The day I arrived, I had heard rumors that foreigners were being detained and kicked out of the village, so I waited until it was dark and made my way into the village. Jianxing’s shop had a row of floor-to-ceiling windows facing out toward the vegetable market. He had pulled the tan shades down, the lights of a television flashing out around the corners. When I knocked, he peered around a shade and then ushered me inside and into a back room, shaken enough that he had forgotten to be stylish. There were rumors that more arrests would be made. Jianxing had not been directly involved, but he had been privy to the details of the corruption scandal and witnessed Hong’s deliberations over the thirty thousand yuan. Hong’s disappearance had made him jittery. Every time someone walked into the shop, Jianxing paused to listen before opening the door. “Stay back here,” he said. “Someone is looking for me.”
He left me in the room to contemplate the jumble of electronics equipment, the bookcases, the fake machine gun, and the decals he had pasted on the wall—a treble clef and two inspirational quotes about having a simple lifestyle. “We have a simple lifestyle and only one passion,” said one. “Simple lifestyle changes are all that you need to feel better,” said the other.
When Jianxing came back in, he told me he had made a mistake when he decided not to run in the first election. “I think I was a very important factor,” he said, leaning forward on a little bed, his elbows on his knees and his combat boots planted firmly on the floor. “I think, had I been on the village committee, we would not have ended up with this terrible result.”
The night before Wukan’s second election, it poured rain. The village turned the dark gray color of wet concrete. Pools formed in empty lots, rivers coursed down alleyways, and the rolling croak of bullfrogs grew so loud that they competed with the thunder.
Old Lin, after two years of pointing out his ad
vanced age and fantasizing about retirement, was at home, preparing to run again for village chief. “There are some things that I have left unfinished!” he told a group of journalists who had stumbled in out of the rain.
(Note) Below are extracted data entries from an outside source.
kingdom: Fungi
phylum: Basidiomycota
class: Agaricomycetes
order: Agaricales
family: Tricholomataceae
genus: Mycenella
His house was a new tile construction sitting in a freshly paved alleyway that ran toward the local school where elections were being held. To gain entrance to his home, visitors were required to stand outside two gigantic metal doors and look up into a security camera aimed at the stoop. There was no doorbell, and the rain made it impossible to hear anyone knocking. Old Lin’s wife was in charge of opening the doors, scurrying through a small uncovered courtyard that was being pelted with rain. She ferried people back inside to where Old Lin was sitting.
Erect in his chair, wearing a soft brown leather jacket, he emphasized his thoughts with pursed lips and raised eyebrows. He leaned forward, opening his eyes wide, when he felt his point was particularly important. While he talked, his wife poured tea. “I haven’t even eaten dinner yet!” he announced, smiling wildly. “Make us some food!!” His wife looked shocked, and everyone declined politely.
“The law doesn’t always work quickly,” Lin said regarding the yearlong lead-up to Hong Ruichao’s arrest. “Isn’t that true? But we have to obey the law, even if it doesn’t seem to make sense. Isn’t that true?” He had been tempted by bribes, he said, but had withstood it. Money had entered into Hong Ruichao’s hands illegally, so Hong Ruichao had broken a law. “It doesn’t matter if they gave it back or not, the money was in their hands. It’s illegal, and we must let the law decide.”
The old village committee had never been jailed for stealing Wukan’s land. Officials in Lufeng, the same officials who had jailed Hong, had never been censured for their role in the land sales. But Old Lin was content to make his argument absent of that part of the story. He was adhering to the party line.